TEXT SECTION:
The education-jobs mismatch is more urgent in the South because the southern states are ageing faster than the national average.

Editorial


For more than a decade, India has lolled about in smug optimism that its rise up the development ladder is predestined because the median age of its population is low and that we need only wait for the demographic dividend to kick in. But all such optimism should evaporate upon a reading of the State of Working India 2026 study by Azim Premji University, which was released on Tuesday, March 17.

The findings of the study indicate that the window of India’s demographic opportunity will begin to close in a mere four years as the share of working-age people in the overall population starts to decline. If policymakers do not wake up, we will have effectively squandered the advantage of having a large cohort in the 15–29 age group, about one-third of the working-age population.

The main conclusion of the study is that India invested heavily in the expansion of education but gave little attention to its graduates’ transition to employment. Only a small proportion of them (7% of male grads) are able to land a stable salaried job within a year of emerging from college.

No less than 1.1 crore youth out of 6.3 crore are jobless in India. Unemployment in the age groups 15–25 and 25-29 is at 40% and 20%, respectively. These levels have been consistently high since the 1980s, implying that policy has neglected the employment end of the spectrum while promoting education. Some 67% of unemployed youth today are graduates, a level that is twice what it used to be.

WORK INSTRUCTIONS:
- a) Restate the editorial's paragraph beginning "The main conclusion of the study" as one shorter sentence that keeps its main facts.
- b) In the editorial, swap "four years" for "five years" and write out the stretch from "For more than" through "the working-age population.".

[Chart-based quiz material]
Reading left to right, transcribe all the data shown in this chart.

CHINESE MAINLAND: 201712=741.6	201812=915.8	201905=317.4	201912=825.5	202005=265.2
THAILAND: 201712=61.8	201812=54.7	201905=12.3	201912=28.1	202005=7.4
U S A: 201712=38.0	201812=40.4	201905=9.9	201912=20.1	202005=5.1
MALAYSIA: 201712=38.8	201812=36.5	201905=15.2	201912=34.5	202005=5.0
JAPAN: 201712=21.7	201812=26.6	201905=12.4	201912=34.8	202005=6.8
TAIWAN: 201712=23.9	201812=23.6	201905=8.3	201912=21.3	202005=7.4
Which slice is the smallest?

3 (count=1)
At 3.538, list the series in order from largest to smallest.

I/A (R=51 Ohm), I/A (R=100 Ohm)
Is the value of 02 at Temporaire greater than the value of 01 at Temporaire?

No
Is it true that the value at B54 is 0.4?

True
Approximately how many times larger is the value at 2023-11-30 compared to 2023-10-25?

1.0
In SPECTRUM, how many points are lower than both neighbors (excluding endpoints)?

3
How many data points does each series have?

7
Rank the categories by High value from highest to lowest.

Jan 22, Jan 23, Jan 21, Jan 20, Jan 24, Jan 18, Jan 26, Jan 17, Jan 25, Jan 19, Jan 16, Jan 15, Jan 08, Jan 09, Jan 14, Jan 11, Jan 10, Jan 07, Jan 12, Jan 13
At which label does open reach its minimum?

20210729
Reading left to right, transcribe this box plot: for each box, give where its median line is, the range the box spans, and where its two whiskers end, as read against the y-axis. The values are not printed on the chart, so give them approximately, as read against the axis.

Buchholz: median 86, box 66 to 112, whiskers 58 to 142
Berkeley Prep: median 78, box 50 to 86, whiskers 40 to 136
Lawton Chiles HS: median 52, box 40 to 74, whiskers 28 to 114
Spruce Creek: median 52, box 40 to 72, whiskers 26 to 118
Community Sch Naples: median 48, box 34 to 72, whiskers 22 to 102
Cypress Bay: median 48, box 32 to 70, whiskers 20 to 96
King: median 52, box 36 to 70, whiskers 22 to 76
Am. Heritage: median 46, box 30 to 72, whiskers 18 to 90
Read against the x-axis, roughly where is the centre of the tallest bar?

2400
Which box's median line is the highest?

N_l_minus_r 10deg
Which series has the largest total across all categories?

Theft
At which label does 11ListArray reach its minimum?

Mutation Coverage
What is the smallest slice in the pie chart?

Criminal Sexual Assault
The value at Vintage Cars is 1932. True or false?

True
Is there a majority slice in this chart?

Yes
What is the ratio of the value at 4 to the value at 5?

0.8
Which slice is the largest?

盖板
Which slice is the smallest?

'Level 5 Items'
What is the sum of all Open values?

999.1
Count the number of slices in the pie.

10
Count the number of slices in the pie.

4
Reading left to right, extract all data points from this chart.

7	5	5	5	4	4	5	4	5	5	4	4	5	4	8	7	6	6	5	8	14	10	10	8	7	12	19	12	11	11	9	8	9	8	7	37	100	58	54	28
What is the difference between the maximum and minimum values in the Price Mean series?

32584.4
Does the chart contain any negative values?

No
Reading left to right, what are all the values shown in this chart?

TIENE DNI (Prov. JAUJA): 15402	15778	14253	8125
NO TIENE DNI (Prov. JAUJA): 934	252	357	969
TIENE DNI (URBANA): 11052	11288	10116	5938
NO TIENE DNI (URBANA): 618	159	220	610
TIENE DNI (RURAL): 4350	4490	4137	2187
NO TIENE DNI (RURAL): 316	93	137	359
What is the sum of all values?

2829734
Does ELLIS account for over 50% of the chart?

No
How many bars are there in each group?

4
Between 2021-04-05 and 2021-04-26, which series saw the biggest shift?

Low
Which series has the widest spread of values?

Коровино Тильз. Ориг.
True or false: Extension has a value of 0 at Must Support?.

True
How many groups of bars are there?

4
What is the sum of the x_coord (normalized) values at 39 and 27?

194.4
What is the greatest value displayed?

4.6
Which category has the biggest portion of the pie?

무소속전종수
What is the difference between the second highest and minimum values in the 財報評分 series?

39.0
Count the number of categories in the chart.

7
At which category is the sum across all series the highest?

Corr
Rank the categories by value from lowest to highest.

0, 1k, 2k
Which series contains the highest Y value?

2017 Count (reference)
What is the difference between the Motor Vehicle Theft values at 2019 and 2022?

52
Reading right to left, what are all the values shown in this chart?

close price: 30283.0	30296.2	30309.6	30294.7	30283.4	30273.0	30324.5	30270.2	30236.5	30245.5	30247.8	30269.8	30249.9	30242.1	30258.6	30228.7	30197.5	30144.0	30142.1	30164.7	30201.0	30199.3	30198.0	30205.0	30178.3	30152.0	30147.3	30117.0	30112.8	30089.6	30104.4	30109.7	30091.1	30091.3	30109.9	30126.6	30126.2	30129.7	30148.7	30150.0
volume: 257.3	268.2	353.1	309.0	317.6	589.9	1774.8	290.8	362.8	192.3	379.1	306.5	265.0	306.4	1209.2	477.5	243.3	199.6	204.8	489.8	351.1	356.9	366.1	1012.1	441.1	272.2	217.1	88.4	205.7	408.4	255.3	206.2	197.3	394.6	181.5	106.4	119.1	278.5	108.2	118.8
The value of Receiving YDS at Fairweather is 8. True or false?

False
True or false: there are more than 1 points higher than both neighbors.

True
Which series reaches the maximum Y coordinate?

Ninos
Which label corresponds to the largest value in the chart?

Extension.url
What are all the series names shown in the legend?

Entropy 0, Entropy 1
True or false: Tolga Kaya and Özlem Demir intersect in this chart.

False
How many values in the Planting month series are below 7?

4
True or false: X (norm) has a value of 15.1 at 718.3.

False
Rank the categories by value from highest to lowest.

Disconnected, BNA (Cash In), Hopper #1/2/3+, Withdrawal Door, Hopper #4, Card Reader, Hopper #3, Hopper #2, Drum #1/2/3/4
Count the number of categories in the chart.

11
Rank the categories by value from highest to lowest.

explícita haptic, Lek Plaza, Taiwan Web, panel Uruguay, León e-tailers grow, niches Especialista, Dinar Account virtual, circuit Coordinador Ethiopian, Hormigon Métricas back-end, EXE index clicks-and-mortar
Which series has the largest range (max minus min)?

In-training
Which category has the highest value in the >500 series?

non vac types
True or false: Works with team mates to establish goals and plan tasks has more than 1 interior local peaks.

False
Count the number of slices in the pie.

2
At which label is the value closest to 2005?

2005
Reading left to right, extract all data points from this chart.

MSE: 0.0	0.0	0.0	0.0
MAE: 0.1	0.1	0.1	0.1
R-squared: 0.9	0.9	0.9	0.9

EXPECTED OUTPUTS:
- a) The study finds that India expanded education heavily but paid little attention to graduates moving into jobs, so only a small share (7% of male graduates) get a stable salaried job within a year of leaving college.

- b)
For more than a decade, India has lolled about in smug optimism that its rise up the development ladder is predestined because the median age of its population is low and that we need only wait for the demographic dividend to kick in. But all such optimism should evaporate upon a reading of the State of Working India 2026 study by Azim Premji University, which was released on Tuesday, March 17.

The findings of the study indicate that the window of India’s demographic opportunity will begin to close in a mere five years as the share of working-age people in the overall population starts to decline. If policymakers do not wake up, we will have effectively squandered the advantage of having a large cohort in the 15–29 age group, about one-third of the working-age population.